Check each line of the listing, and copy it if it contains the word "source".
⟨
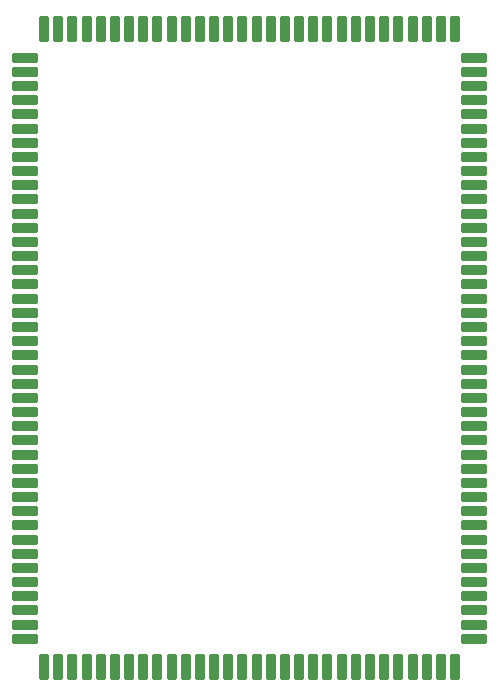
<source format=gbp>
G04 #@! TF.GenerationSoftware,KiCad,Pcbnew,(6.0.4)*
G04 #@! TF.CreationDate,2022-04-26T12:45:06+08:00*
G04 #@! TF.ProjectId,A133CoreDK,41313333-436f-4726-9544-4b2e6b696361,rev?*
G04 #@! TF.SameCoordinates,Original*
G04 #@! TF.FileFunction,Paste,Bot*
G04 #@! TF.FilePolarity,Positive*
%FSLAX46Y46*%
G04 Gerber Fmt 4.6, Leading zero omitted, Abs format (unit mm)*
G04 Created by KiCad (PCBNEW (6.0.4)) date 2022-04-26 12:45:06*
%MOMM*%
%LPD*%
G01*
G04 APERTURE LIST*
G04 Aperture macros list*
%AMRoundRect*
0 Rectangle with rounded corners*
0 $1 Rounding radius*
0 $2 $3 $4 $5 $6 $7 $8 $9 X,Y pos of 4 corners*
0 Add a 4 corners polygon primitive as box body*
4,1,4,$2,$3,$4,$5,$6,$7,$8,$9,$2,$3,0*
0 Add four circle primitives for the rounded corners*
1,1,$1+$1,$2,$3*
1,1,$1+$1,$4,$5*
1,1,$1+$1,$6,$7*
1,1,$1+$1,$8,$9*
0 Add four rect primitives between the rounded corners*
20,1,$1+$1,$2,$3,$4,$5,0*
20,1,$1+$1,$4,$5,$6,$7,0*
20,1,$1+$1,$6,$7,$8,$9,0*
20,1,$1+$1,$8,$9,$2,$3,0*%
G04 Aperture macros list end*
%ADD10RoundRect,0.120200X1.000000X0.304800X-1.000000X0.304800X-1.000000X-0.304800X1.000000X-0.304800X0*%
%ADD11RoundRect,0.120200X0.304800X-1.000000X0.304800X1.000000X-0.304800X1.000000X-0.304800X-1.000000X0*%
G04 APERTURE END LIST*
D10*
X130987000Y-113246000D03*
X130987000Y-112046000D03*
X130987000Y-110846000D03*
X130987000Y-109646000D03*
X130987000Y-108446000D03*
X130987000Y-107246000D03*
X130987000Y-106046000D03*
X130987000Y-104846000D03*
X130987000Y-103646000D03*
X130987000Y-102446000D03*
X130987000Y-101246000D03*
X130987000Y-100046000D03*
X130987000Y-98846000D03*
X130987000Y-97646000D03*
X130987000Y-96446000D03*
X130987000Y-95246000D03*
X130987000Y-94046000D03*
X130987000Y-92846000D03*
X130987000Y-91646000D03*
X130987000Y-90446000D03*
X130987000Y-89246000D03*
X130987000Y-88046000D03*
X130987000Y-86846000D03*
X130987000Y-85646000D03*
X130987000Y-84446000D03*
X130987000Y-83246000D03*
X130987000Y-82046000D03*
X130987000Y-80846000D03*
X130987000Y-79646000D03*
X130987000Y-78446000D03*
X130987000Y-77246000D03*
X130987000Y-76046000D03*
X130987000Y-74846000D03*
X130987000Y-73646000D03*
X130987000Y-72446000D03*
X130987000Y-71246000D03*
X130987000Y-70046000D03*
X130987000Y-68846000D03*
X130987000Y-67646000D03*
X130987000Y-66446000D03*
X130987000Y-65246000D03*
X130987000Y-64046000D03*
D11*
X132586998Y-61646000D03*
X133787000Y-61646000D03*
X134987000Y-61646000D03*
X136187000Y-61646000D03*
X137387000Y-61646000D03*
X138587000Y-61646000D03*
X139787000Y-61646000D03*
X140987000Y-61646000D03*
X142187000Y-61646000D03*
X143387000Y-61646000D03*
X144587000Y-61646000D03*
X145787000Y-61646000D03*
X146987000Y-61646000D03*
X148187000Y-61646000D03*
X149387000Y-61646000D03*
X150586998Y-61646000D03*
X151786998Y-61646000D03*
X152986998Y-61646000D03*
X154186998Y-61646000D03*
X155387000Y-61646000D03*
X156587000Y-61646000D03*
X157787000Y-61646000D03*
X158987000Y-61646000D03*
X160187000Y-61646000D03*
X161387000Y-61646000D03*
X162587000Y-61646000D03*
X163787000Y-61646000D03*
X164987000Y-61646000D03*
X166187000Y-61646000D03*
X167387000Y-61646000D03*
D10*
X168987000Y-64046000D03*
X168987000Y-65246000D03*
X168987000Y-66446000D03*
X168987000Y-67646000D03*
X168987000Y-68846000D03*
X168987000Y-70046000D03*
X168987000Y-71246000D03*
X168987000Y-72446000D03*
X168987000Y-73646000D03*
X168987000Y-74846000D03*
X168987000Y-76046000D03*
X168987000Y-77246000D03*
X168987000Y-78446000D03*
X168987000Y-79646000D03*
X168987000Y-80846000D03*
X168987000Y-82046000D03*
X168987000Y-83246000D03*
X168987000Y-84446000D03*
X168987000Y-85646000D03*
X168987000Y-86846000D03*
X168987000Y-88046000D03*
X168987000Y-89246000D03*
X168987000Y-90446000D03*
X168987000Y-91646000D03*
X168987000Y-92846000D03*
X168987000Y-94046000D03*
X168987000Y-95246000D03*
X168987000Y-96446000D03*
X168987000Y-97646000D03*
X168987000Y-98846000D03*
X168987000Y-100046000D03*
X168987000Y-101246000D03*
X168987000Y-102446000D03*
X168987000Y-103646000D03*
X168987000Y-104846000D03*
X168987000Y-106046000D03*
X168987000Y-107246000D03*
X168987000Y-108446000D03*
X168987000Y-109646000D03*
X168987000Y-110846000D03*
X168987000Y-112046000D03*
X168987000Y-113246000D03*
D11*
X167387000Y-115646000D03*
X166187000Y-115646000D03*
X164987000Y-115646000D03*
X163787000Y-115646000D03*
X162587000Y-115646000D03*
X161387000Y-115646000D03*
X160187000Y-115646000D03*
X158987000Y-115646000D03*
X157787000Y-115646000D03*
X156587000Y-115646000D03*
X155387000Y-115646000D03*
X154186998Y-115646000D03*
X152986998Y-115646000D03*
X151786998Y-115646000D03*
X150586998Y-115646000D03*
X149387000Y-115646000D03*
X148187000Y-115646000D03*
X146987000Y-115646000D03*
X145787000Y-115646000D03*
X144587000Y-115646000D03*
X143387000Y-115646000D03*
X142187000Y-115646000D03*
X140987000Y-115646000D03*
X139787000Y-115646000D03*
X138587000Y-115646000D03*
X137387000Y-115646000D03*
X136187000Y-115646000D03*
X134987000Y-115646000D03*
X133787000Y-115646000D03*
X132586998Y-115646000D03*
M02*

</source>
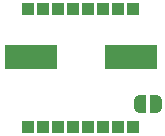
<source format=gbr>
%TF.GenerationSoftware,KiCad,Pcbnew,7.0.9-7.0.9~ubuntu22.04.1*%
%TF.CreationDate,2023-12-28T15:22:52+00:00*%
%TF.ProjectId,EMG_DAQ_ADS1293,454d475f-4441-4515-9f41-445331323933,1.0*%
%TF.SameCoordinates,Original*%
%TF.FileFunction,Soldermask,Bot*%
%TF.FilePolarity,Negative*%
%FSLAX46Y46*%
G04 Gerber Fmt 4.6, Leading zero omitted, Abs format (unit mm)*
G04 Created by KiCad (PCBNEW 7.0.9-7.0.9~ubuntu22.04.1) date 2023-12-28 15:22:52*
%MOMM*%
%LPD*%
G01*
G04 APERTURE LIST*
G04 Aperture macros list*
%AMFreePoly0*
4,1,19,0.500000,-0.750000,0.000000,-0.750000,0.000000,-0.744911,-0.071157,-0.744911,-0.207708,-0.704816,-0.327430,-0.627875,-0.420627,-0.520320,-0.479746,-0.390866,-0.500000,-0.250000,-0.500000,0.250000,-0.479746,0.390866,-0.420627,0.520320,-0.327430,0.627875,-0.207708,0.704816,-0.071157,0.744911,0.000000,0.744911,0.000000,0.750000,0.500000,0.750000,0.500000,-0.750000,0.500000,-0.750000,
$1*%
%AMFreePoly1*
4,1,19,0.000000,0.744911,0.071157,0.744911,0.207708,0.704816,0.327430,0.627875,0.420627,0.520320,0.479746,0.390866,0.500000,0.250000,0.500000,-0.250000,0.479746,-0.390866,0.420627,-0.520320,0.327430,-0.627875,0.207708,-0.704816,0.071157,-0.744911,0.000000,-0.744911,0.000000,-0.750000,-0.500000,-0.750000,-0.500000,0.750000,0.000000,0.750000,0.000000,0.744911,0.000000,0.744911,
$1*%
G04 Aperture macros list end*
%ADD10R,1.000000X1.000000*%
%ADD11FreePoly0,180.000000*%
%ADD12FreePoly1,180.000000*%
%ADD13R,4.500000X2.000000*%
G04 APERTURE END LIST*
D10*
%TO.C,J3*%
X26825000Y-40000000D03*
%TD*%
%TO.C,J1*%
X28095000Y-30000000D03*
%TD*%
%TO.C,J2*%
X25555000Y-40000000D03*
%TD*%
%TO.C,J9*%
X29365000Y-30000000D03*
%TD*%
%TO.C,J15*%
X33175000Y-40000000D03*
%TD*%
%TO.C,J7*%
X34445000Y-30000000D03*
%TD*%
%TO.C,J5*%
X29365000Y-40000000D03*
%TD*%
%TO.C,J4*%
X28095000Y-40000000D03*
%TD*%
%TO.C,J10*%
X30635000Y-30000000D03*
%TD*%
%TO.C,J14*%
X26825000Y-30000000D03*
%TD*%
%TO.C,J8*%
X31905000Y-40000000D03*
%TD*%
%TO.C,J12*%
X33175000Y-30000000D03*
%TD*%
%TO.C,J16*%
X34445000Y-40000000D03*
%TD*%
%TO.C,J6*%
X30635000Y-40000000D03*
%TD*%
%TO.C,J11*%
X31905000Y-30000000D03*
%TD*%
%TO.C,J13*%
X25555000Y-30000000D03*
%TD*%
D11*
%TO.C,JP2*%
X36350000Y-38100000D03*
D12*
X35050000Y-38100000D03*
%TD*%
D13*
%TO.C,Y1*%
X34250000Y-34100000D03*
X25750000Y-34100000D03*
%TD*%
M02*

</source>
⟩
_Result_:
<source format=gbp>
</source>
<source format=gbr>
</source>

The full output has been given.